» EXERCISE PROMPT: Please transcribe, word for word, the line containing "YMCA; and Goodwill" and every line after it through the end of the records below, and nothing else.

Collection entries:
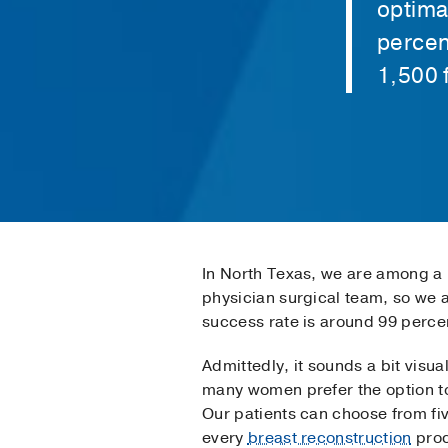
optima
percen
1,500 
In North Texas, we are among a h
physician surgical team, so we 
success rate is around 99 perce
Admittedly, it sounds a bit visu
many women prefer the option to 
Our patients can choose from fi
every
breast reconstruction
proc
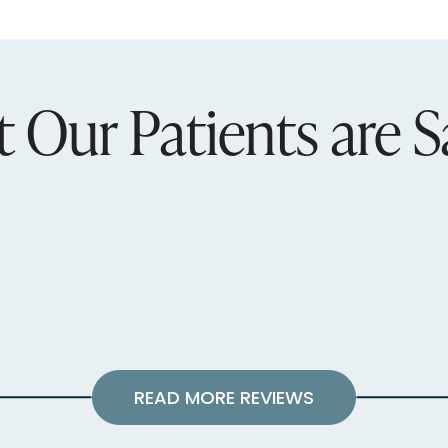
 Our Patients are S
READ MORE REVIEWS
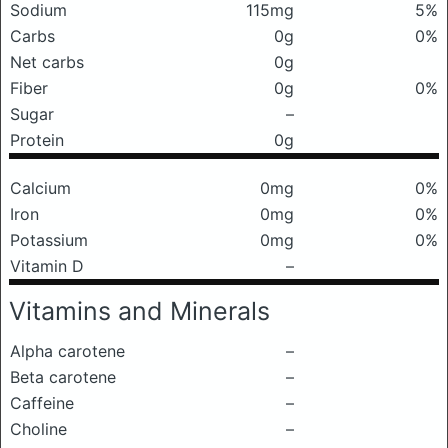
Sodium
115mg
5%
Carbs
0g
0%
Net carbs
0g
Fiber
0g
0%
Sugar
–
Protein
0g
Calcium
0mg
0%
Iron
0mg
0%
Potassium
0mg
0%
Vitamin D
–
Vitamins and Minerals
Alpha carotene
–
Beta carotene
–
Caffeine
–
Choline
–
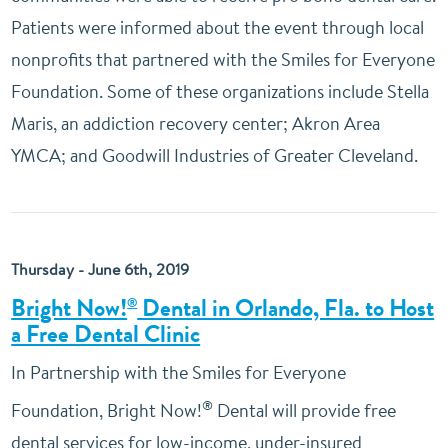
Patients were informed about the event through local
nonprofits that partnered with the Smiles for Everyone
Foundation. Some of these organizations include Stella
Maris, an addiction recovery center; Akron Area
YMCA; and Goodwill Industries of Greater Cleveland.
Thursday - June 6th, 2019
Bright Now!
Dental in Orlando, Fla. to Host
®
a Free Dental Clinic
In Partnership with the Smiles for Everyone
®
Foundation, Bright Now!
Dental will provide free
dental services for low-income, under-insured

» RESULT OF THE EXERCISE:
YMCA; and Goodwill Industries of Greater Cleveland.
Thursday - June 6th, 2019
Bright Now!
Dental in Orlando, Fla. to Host
®
a Free Dental Clinic
In Partnership with the Smiles for Everyone
®
Foundation, Bright Now!
Dental will provide free
dental services for low-income, under-insured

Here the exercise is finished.